Le Cameroun pourrait renouer avec une trajectoire de croissance plus dynamique dans les années à venir. C’est l’analyse du Fonds monétaire international (FMI), qui conditionne toutefois cette perspective à la mise en œuvre effective des réformes structurelles et à une diversification réelle de l’économie.
Dans sa déclaration de fin de mission au titre de l’Article IV pour 2026, l’institution table sur une croissance du produit intérieur brut (PIB) de 3,1 % en 2025, puis de 3,3 % en 2026. À plus long terme, l’activité économique gagnerait progressivement en vigueur pour atteindre 4,6 % à l’horizon 2031.

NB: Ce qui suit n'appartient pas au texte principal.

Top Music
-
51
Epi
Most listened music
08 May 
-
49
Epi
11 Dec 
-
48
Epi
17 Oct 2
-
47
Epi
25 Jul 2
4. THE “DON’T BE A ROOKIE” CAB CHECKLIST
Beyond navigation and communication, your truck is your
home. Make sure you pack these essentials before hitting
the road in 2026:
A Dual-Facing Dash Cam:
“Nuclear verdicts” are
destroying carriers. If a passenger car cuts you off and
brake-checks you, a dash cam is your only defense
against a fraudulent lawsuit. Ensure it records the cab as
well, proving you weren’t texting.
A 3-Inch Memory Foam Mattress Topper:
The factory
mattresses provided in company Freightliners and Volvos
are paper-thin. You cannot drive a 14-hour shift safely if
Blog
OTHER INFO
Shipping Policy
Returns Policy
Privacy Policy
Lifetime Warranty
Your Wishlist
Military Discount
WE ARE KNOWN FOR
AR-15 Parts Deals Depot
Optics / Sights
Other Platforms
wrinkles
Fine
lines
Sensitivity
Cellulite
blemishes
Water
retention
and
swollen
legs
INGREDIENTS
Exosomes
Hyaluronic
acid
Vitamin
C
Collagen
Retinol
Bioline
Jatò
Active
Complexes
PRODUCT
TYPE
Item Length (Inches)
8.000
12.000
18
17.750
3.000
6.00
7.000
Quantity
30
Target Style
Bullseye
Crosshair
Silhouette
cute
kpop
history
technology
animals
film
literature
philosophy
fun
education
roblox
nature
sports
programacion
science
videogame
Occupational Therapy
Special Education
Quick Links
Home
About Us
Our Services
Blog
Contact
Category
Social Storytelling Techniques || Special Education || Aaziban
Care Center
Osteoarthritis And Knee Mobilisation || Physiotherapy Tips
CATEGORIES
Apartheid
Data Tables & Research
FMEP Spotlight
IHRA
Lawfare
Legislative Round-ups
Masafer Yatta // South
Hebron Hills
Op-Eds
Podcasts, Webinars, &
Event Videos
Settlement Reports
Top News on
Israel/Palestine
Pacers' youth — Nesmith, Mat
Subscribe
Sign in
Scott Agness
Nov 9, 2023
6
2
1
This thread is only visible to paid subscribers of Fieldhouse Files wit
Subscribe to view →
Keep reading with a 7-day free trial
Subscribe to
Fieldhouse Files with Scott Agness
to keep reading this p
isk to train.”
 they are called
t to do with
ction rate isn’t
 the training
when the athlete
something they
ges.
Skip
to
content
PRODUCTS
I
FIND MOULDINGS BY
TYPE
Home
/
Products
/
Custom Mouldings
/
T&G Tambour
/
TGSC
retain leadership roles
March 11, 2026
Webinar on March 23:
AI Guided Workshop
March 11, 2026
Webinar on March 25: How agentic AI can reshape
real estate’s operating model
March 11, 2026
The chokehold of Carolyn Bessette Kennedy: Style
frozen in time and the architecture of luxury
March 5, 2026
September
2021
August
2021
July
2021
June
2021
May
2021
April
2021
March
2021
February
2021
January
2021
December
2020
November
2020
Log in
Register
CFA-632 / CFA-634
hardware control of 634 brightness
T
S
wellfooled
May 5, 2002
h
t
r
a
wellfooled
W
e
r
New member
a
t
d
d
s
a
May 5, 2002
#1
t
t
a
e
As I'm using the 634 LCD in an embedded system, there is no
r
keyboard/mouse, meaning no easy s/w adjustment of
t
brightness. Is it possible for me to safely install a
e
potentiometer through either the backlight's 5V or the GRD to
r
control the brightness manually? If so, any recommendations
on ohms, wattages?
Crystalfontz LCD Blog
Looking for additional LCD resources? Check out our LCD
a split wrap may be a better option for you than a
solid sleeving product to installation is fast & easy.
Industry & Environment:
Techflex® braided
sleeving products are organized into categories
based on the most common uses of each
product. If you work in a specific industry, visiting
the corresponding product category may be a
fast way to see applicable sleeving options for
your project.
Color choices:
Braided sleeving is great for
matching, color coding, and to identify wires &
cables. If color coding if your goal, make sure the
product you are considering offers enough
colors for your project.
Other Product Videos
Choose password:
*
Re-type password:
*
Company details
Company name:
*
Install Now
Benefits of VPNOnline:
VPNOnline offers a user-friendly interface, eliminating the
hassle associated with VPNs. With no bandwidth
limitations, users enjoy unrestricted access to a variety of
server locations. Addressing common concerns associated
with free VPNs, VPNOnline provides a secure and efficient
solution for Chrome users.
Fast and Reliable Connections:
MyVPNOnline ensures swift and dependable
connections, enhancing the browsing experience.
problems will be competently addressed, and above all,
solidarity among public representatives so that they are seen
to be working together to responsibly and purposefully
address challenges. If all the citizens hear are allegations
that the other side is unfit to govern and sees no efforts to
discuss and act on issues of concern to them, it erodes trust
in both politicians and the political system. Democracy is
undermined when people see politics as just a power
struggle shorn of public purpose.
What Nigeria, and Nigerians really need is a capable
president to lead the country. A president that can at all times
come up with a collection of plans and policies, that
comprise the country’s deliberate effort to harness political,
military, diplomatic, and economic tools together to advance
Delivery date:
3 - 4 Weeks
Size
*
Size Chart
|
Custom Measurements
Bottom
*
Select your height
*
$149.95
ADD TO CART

Ce scénario repose en grande partie sur l’essor attendu du secteur minier, appelé à jouer un rôle moteur dans la transformation économique du pays. À cela s’ajoutent un renforcement de l’investissement public et des avancées dans la résolution de contraintes persistantes, notamment dans le domaine de l’énergie.
Pour le FMI, l’enjeu est désormais clair : transformer les intentions en actions afin de lever les freins structurels et installer durablement la croissance.